Menteri Koordinator Bidang Perekonomian Airlangga Hartarto bertemu Menteri Negara untuk Iklim, Lingkungan dan Energi Inggris Richard Henry Ronald Benyon (Lord Benyon), di London, Inggris, pada Selasa (30/04). (Foto: Ekon)
Jakarta, Indonesiainfo.id - Menteri Koordinator Bidang Perekonomian Airlangga Hartarto mengatakan, Indonesia menaruh perhatian terhadap usulan Undang-Undang (UU) Inggris tentang Uji Tuntas terhadap Komoditas yang Berisiko terhadap Hutan.
Pasalnya, UU Lingkungan Hidup Inggris tersebut akan berdampak pada perdagangan produk-produk unggulan Indonesia seperti kelapa sawit.
“Peraturan Uji Tuntas tidak boleh menciptakan distorsi perdagangan atau diskriminatif dalam hal cakupan produk dan perlakuan nasional,” ujar Menko Airlangga dalam keterangan resminya dipantau dari Jakarta, Rabu (1/5/24).
Keterangan itu disampaikan Menko Airlangga saat bertemu Menteri Negara untuk Iklim, Lingkungan dan Energi Inggris Richard Henry Ronald Benyon (Lord Benyon), di London, Inggris, pada Selasa (30/04).
Lebih lanjut, Airlangga mengatakan, negara-negara berkembang memiliki hak membangun sistem perdagangan multilateral yang berkelanjutan.
Karena itu, dia berharap Pemerintah Inggris perlu mematuhi prinsip-prinsip transparansi, non-diskriminasi, dan konsistensi dengan peraturan dan regulasi perdagangan multilateral.
Pada kesempatan itu, Menteri Richard menanggapi bahwa Pemerintah Inggris akan melakukan pendekatan kemitraan dalam menerapkan aturan uji tuntas produk keberlanjutan dengan mempertimbangkan standar dan sertifikasi yang sudah berlaku di negara mitra.
Negara mitra yang dimaksud ialah seperti Indonesian Sustainable Palm Oil system (ISPO) dan Roundtable Sustainable of Palm Oil (RSPO).
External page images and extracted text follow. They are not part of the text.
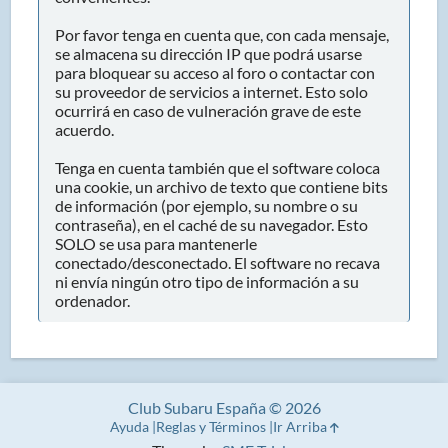
Por favor tenga en cuenta que, con cada mensaje,
se almacena su dirección IP que podrá usarse
para bloquear su acceso al foro o contactar con
su proveedor de servicios a internet. Esto solo
ocurrirá en caso de vulneración grave de este
acuerdo.
Tenga en cuenta también que el software coloca
una cookie, un archivo de texto que contiene bits
de información (por ejemplo, su nombre o su
contraseña), en el caché de su navegador. Esto
SOLO se usa para mantenerle
conectado/desconectado. El software no recava
ni envía ningún otro tipo de información a su
ordenador.
Club Subaru España © 2026
Ayuda
Reglas y Términos
Ir Arriba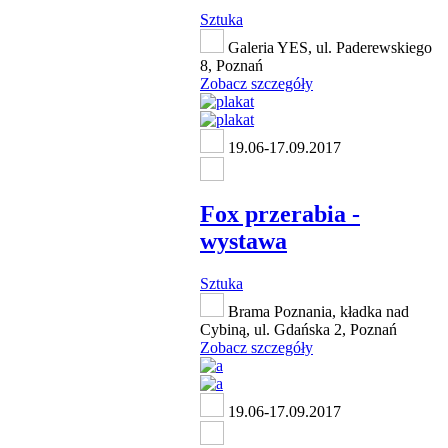
Sztuka
Galeria YES, ul. Paderewskiego
8, Poznań
Zobacz szczegóły
19.06-17.09.2017
Fox przerabia -
wystawa
Sztuka
Brama Poznania, kładka nad
Cybiną, ul. Gdańska 2, Poznań
Zobacz szczegóły
19.06-17.09.2017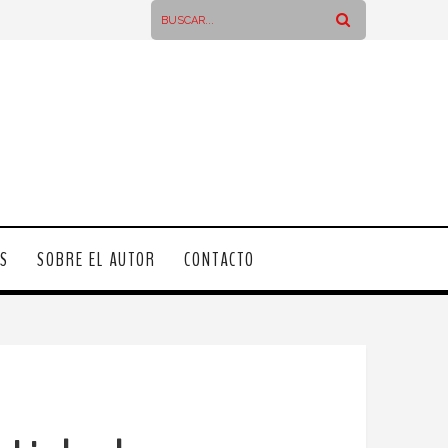
OS
SOBRE EL AUTOR
CONTACTO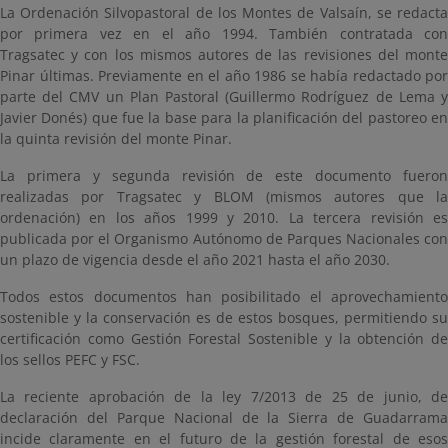
La Ordenación Silvopastoral de los Montes de Valsaín, se redacta
por primera vez en el año 1994. También contratada con
Tragsatec y con los mismos autores de las revisiones del monte
Pinar últimas. Previamente en el año 1986 se había redactado por
parte del CMV un Plan Pastoral (Guillermo Rodríguez de Lema y
Javier Donés) que fue la base para la planificación del pastoreo en
la quinta revisión del monte Pinar.
La primera y segunda revisión de este documento fueron
realizadas por Tragsatec y BLOM (mismos autores que la
ordenación) en los años 1999 y 2010. La tercera revisión es
publicada por el Organismo Autónomo de Parques Nacionales con
un plazo de vigencia desde el año 2021 hasta el año 2030.
Todos estos documentos han posibilitado el aprovechamiento
sostenible y la conservación es de estos bosques, permitiendo su
certificación como Gestión Forestal Sostenible y la obtención de
los sellos PEFC y FSC.
La reciente aprobación de la ley 7/2013 de 25 de junio, de
declaración del Parque Nacional de la Sierra de Guadarrama
incide claramente en el futuro de la gestión forestal de esos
Pemerintah Inggris juga menaruh perhatian terhadap kehidupan petani kecil yang bekerja di sektor perkebunan kelapa sawit.
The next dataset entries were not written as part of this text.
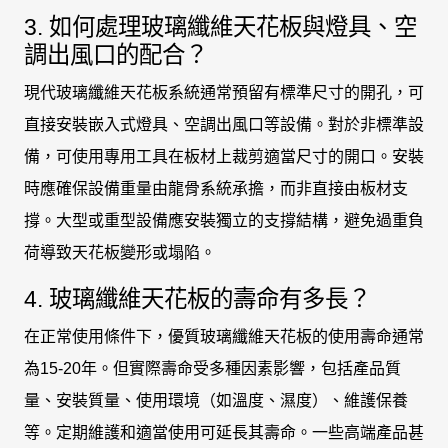
3. 如何處理玻璃纖維天花板與燈具、空
調出風口的配合？
現代玻璃纖維天花板系統通常預留有標準尺寸的開孔，可
直接安裝嵌入式燈具、空調出風口等設備。對於非標準設
備，可使用專用工具在板材上裁剪適當尺寸的開口。安裝
時應確保設備重量由龍骨系統承擔，而非直接由板材支
撐。大型或重型設備應安裝獨立的支撐結構，避免過重負
荷導致天花板變形或塌陷。
4. 玻璃纖維天花板的壽命有多長？
在正常使用條件下，優質玻璃纖維天花板的使用壽命通常
為15-20年。但實際壽命受多種因素影響，包括產品質
量、安裝質量、使用環境（如溫度、濕度）、維護保養
等。定期維護和適當使用可延長其壽命。一些高端產品甚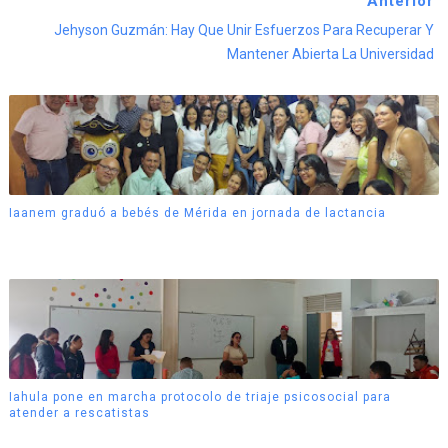
Anterior
Jehyson Guzmán: Hay Que Unir Esfuerzos Para Recuperar Y
Mantener Abierta La Universidad
Iaanem graduó a bebés de Mérida en jornada de lactancia
Iahula pone en marcha protocolo de triaje psicosocial para
atender a rescatistas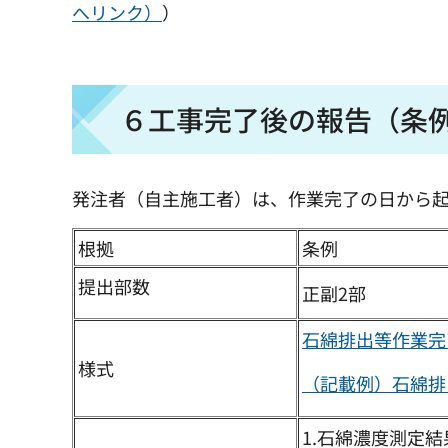
へリンク）
）
６工事完了後の報告（条
発注者（自主施工者）は、作業完了の日から起
根拠
条例
提出部数
正副2部
石綿排出等作業完
様式
（記載例）石綿排出
1.石綿濃度測定結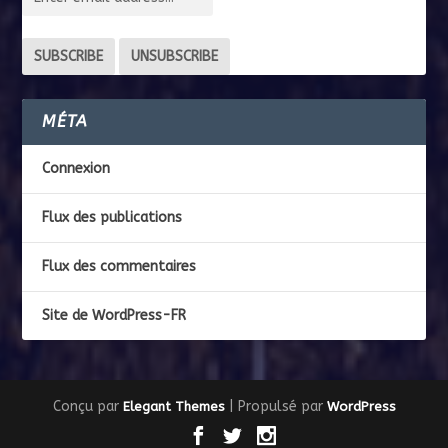
MÉTA
Connexion
Flux des publications
Flux des commentaires
Site de WordPress-FR
Conçu par
| Propulsé par
Elegant Themes
WordPress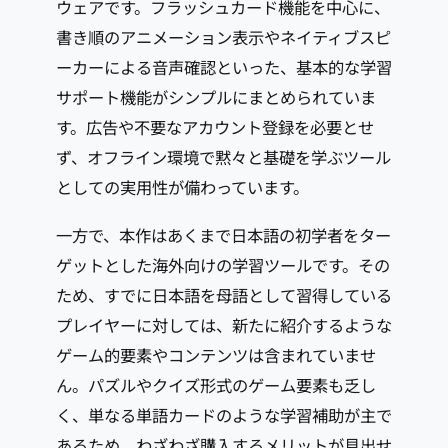
ウェアです。フラッシュカード機能を中心に、
書き順のアニメーション表示やネイティブスピ
ーカーによる音声確認といった、基本的な学習
サポート機能がシンプルにまとめられていま
す。広告や不要なアカウント登録を必要とせ
ず、オフライン環境で黙々と基礎を学ぶツール
としての実用性が備わっています。
一方で、本作はあくまで日本語の初学者をター
ゲットとした海外向けの学習ツールです。その
ため、すでに日本語を母語として習得している
プレイヤーに対しては、新たに紹介するような
ゲーム的要素やコンテンツは含まれていませ
ん。パズルやクイズ形式のゲーム要素も乏し
く、単なる単語カードのような学習補助が主で
あるため、わざわざ購入するメリットが見出せ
Lebih lanjut, Menteri Richard menegaskan, Inggris dalam penerapan aturan, berbeda dengan Uni Eropa dan ingin membangun rantai pasok produk keberlanjutan dengan Indonesia yang tidak berisiko bagi kelestarian hutan.
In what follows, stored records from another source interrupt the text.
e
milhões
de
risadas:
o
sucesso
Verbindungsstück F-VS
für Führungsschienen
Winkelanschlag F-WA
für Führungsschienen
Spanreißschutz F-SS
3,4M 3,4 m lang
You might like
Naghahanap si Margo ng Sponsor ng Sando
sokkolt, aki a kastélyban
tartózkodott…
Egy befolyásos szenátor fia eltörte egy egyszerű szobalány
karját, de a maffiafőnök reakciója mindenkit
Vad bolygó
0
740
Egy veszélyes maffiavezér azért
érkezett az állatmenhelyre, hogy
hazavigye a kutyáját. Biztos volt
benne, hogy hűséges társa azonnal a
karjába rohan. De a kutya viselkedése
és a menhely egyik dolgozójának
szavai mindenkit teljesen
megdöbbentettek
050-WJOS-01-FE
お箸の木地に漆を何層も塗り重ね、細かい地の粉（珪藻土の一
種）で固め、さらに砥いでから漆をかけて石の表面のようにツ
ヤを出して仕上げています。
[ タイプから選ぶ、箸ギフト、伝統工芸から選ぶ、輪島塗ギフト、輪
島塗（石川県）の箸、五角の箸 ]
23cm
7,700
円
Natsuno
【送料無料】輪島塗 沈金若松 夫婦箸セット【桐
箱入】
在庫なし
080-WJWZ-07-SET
Menteri Richard juga mengaku terkesan dengan penjelasan terkait kemajuan yang dicapai Indonesia dalam mengendalikan emisi gas rumah kaca. Ia berharap dapat bertukar pengalaman dari kemajuan yang dicapai Indonesia.
Sebagai wujud komitmen kuat dalam mengatasi perubahan iklim, Indonesia telah menyerahkan National Determined Contribution (NDC) yang telah disempurnakan kepada Sekretariat UNFCCC pada bulan September 2022.
NDC itu dengan peningkatan target penurunan emisi dari 29% pada NDC Pertama dan menjadi 31,89% tanpa syarat (tanpa bantuan internasional) pada NDC yang telah diperbaharui.
Sementara untuk yang bersyarat (dengan bantuan internasional) ditingkatkan dari 41% pada NDC pertama menjadi 43,20%. NDC mewujudkan upaya setiap negara untuk mengurangi emisi nasional dan beradaptasi terhadap dampak perubahan iklim.
Mengakhiri pertemuan, Menko Airlangga dan Menteri Richard sepakat untuk terus melanjutkan dialog FACT (Forest, Agriculture and Commodity Trade) sebagai forum global untuk mendiskusikan secara informal antara Pemerintah dan pemangku kepentingan (stakeholder) lainnya.
Stakeholder yang dimaksud yakni dari negara produsen dan negara konsumen, yang terlibat dalam perdagangan komoditas yang terkait dengan deforestasi hutan tropis. Richard juga mengapresiasi peran Indonesia sebagai Co-Chair.